ABOUT THIS EXERCISE
Each entry should be restated word for word, with all pictures left out.

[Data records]
+ + + + + + +
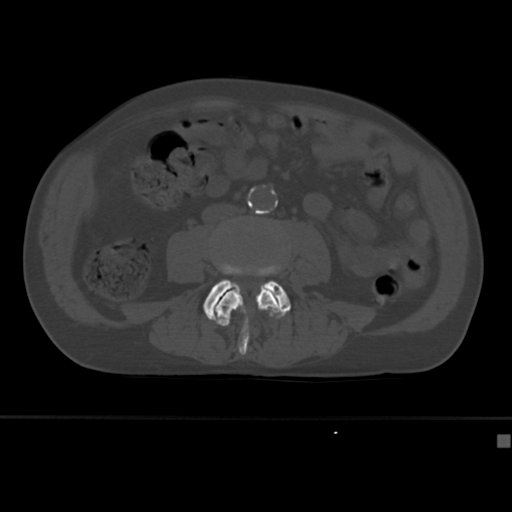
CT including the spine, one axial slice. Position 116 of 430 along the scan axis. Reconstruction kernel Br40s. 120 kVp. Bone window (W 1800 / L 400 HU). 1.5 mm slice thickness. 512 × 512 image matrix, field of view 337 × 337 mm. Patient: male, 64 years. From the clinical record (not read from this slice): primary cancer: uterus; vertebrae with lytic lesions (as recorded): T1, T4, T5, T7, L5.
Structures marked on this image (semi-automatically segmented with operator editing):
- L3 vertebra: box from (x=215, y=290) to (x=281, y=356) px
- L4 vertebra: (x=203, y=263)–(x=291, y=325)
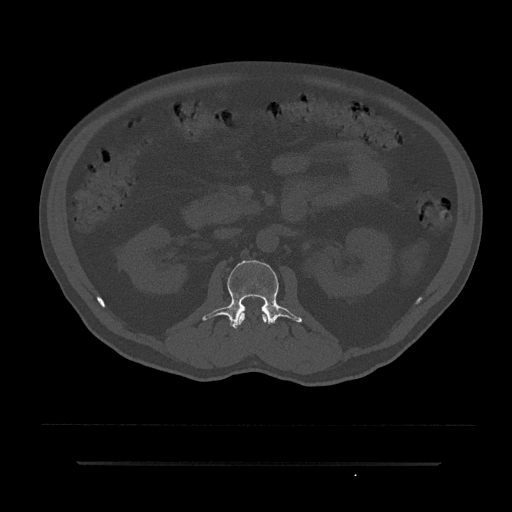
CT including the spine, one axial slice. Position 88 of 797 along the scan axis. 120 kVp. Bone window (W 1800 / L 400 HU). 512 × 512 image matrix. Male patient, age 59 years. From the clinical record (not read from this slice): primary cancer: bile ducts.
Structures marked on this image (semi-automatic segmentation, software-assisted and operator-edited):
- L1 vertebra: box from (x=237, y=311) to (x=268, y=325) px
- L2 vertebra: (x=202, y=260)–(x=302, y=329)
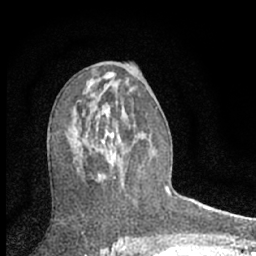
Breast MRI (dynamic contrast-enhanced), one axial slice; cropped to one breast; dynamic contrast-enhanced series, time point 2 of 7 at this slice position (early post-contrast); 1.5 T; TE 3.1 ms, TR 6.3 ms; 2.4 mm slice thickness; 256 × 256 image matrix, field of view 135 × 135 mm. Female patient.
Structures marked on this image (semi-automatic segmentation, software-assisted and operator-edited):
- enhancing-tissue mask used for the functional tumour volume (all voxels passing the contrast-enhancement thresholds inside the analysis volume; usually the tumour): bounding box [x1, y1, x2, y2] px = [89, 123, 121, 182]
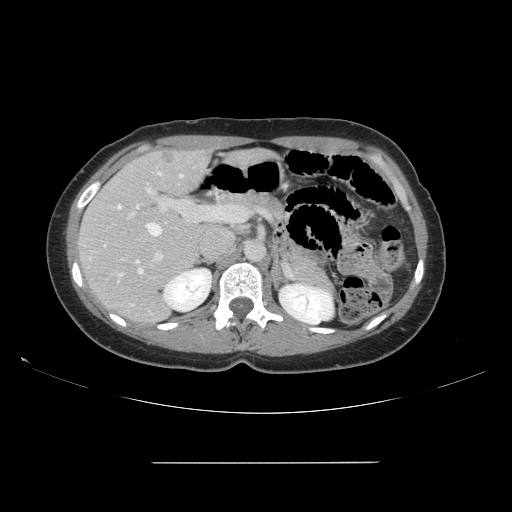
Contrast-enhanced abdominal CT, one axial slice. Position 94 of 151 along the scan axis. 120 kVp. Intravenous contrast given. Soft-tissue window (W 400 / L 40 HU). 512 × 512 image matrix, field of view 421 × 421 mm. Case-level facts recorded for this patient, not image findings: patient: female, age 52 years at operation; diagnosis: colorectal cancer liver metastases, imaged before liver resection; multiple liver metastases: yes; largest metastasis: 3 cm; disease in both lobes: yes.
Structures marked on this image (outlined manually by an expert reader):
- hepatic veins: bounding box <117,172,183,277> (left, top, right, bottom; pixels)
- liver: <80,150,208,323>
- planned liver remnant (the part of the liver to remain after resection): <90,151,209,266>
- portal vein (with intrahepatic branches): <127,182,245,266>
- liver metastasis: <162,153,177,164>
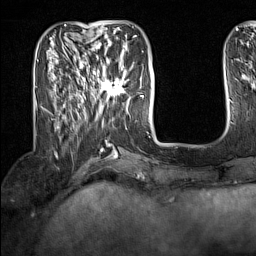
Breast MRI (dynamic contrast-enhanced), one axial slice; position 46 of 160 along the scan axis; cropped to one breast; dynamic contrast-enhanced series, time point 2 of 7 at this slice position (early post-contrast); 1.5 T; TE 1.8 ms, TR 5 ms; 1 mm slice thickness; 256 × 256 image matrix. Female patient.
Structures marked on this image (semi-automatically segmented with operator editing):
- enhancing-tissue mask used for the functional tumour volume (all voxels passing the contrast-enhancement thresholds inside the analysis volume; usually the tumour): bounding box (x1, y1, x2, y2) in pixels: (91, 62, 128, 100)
+ + + + + + +
ANSWER BELOW
CT including the spine, one axial slice. Position 116 of 430 along the scan axis. Reconstruction kernel Br40s. 120 kVp. Bone window (W 1800 / L 400 HU). 1.5 mm slice thickness. 512 × 512 image matrix, field of view 337 × 337 mm. Patient: male, 64 years. From the clinical record (not read from this slice): primary cancer: uterus; vertebrae with lytic lesions (as recorded): T1, T4, T5, T7, L5.
Structures marked on this image (semi-automatically segmented with operator editing):
- L3 vertebra: box from (x=215, y=290) to (x=281, y=356) px
- L4 vertebra: (x=203, y=263)–(x=291, y=325)
CT including the spine, one axial slice. Position 88 of 797 along the scan axis. 120 kVp. Bone window (W 1800 / L 400 HU). 512 × 512 image matrix. Male patient, age 59 years. From the clinical record (not read from this slice): primary cancer: bile ducts.
Structures marked on this image (semi-automatic segmentation, software-assisted and operator-edited):
- L1 vertebra: box from (x=237, y=311) to (x=268, y=325) px
- L2 vertebra: (x=202, y=260)–(x=302, y=329)
Breast MRI (dynamic contrast-enhanced), one axial slice; cropped to one breast; dynamic contrast-enhanced series, time point 2 of 7 at this slice position (early post-contrast); 1.5 T; TE 3.1 ms, TR 6.3 ms; 2.4 mm slice thickness; 256 × 256 image matrix, field of view 135 × 135 mm. Female patient.
Structures marked on this image (semi-automatic segmentation, software-assisted and operator-edited):
- enhancing-tissue mask used for the functional tumour volume (all voxels passing the contrast-enhancement thresholds inside the analysis volume; usually the tumour): bounding box [x1, y1, x2, y2] px = [89, 123, 121, 182]
Contrast-enhanced abdominal CT, one axial slice. Position 94 of 151 along the scan axis. 120 kVp. Intravenous contrast given. Soft-tissue window (W 400 / L 40 HU). 512 × 512 image matrix, field of view 421 × 421 mm. Case-level facts recorded for this patient, not image findings: patient: female, age 52 years at operation; diagnosis: colorectal cancer liver metastases, imaged before liver resection; multiple liver metastases: yes; largest metastasis: 3 cm; disease in both lobes: yes.
Structures marked on this image (outlined manually by an expert reader):
- hepatic veins: bounding box <117,172,183,277> (left, top, right, bottom; pixels)
- liver: <80,150,208,323>
- planned liver remnant (the part of the liver to remain after resection): <90,151,209,266>
- portal vein (with intrahepatic branches): <127,182,245,266>
- liver metastasis: <162,153,177,164>
Breast MRI (dynamic contrast-enhanced), one axial slice; position 46 of 160 along the scan axis; cropped to one breast; dynamic contrast-enhanced series, time point 2 of 7 at this slice position (early post-contrast); 1.5 T; TE 1.8 ms, TR 5 ms; 1 mm slice thickness; 256 × 256 image matrix. Female patient.
Structures marked on this image (semi-automatically segmented with operator editing):
- enhancing-tissue mask used for the functional tumour volume (all voxels passing the contrast-enhancement thresholds inside the analysis volume; usually the tumour): bounding box (x1, y1, x2, y2) in pixels: (91, 62, 128, 100)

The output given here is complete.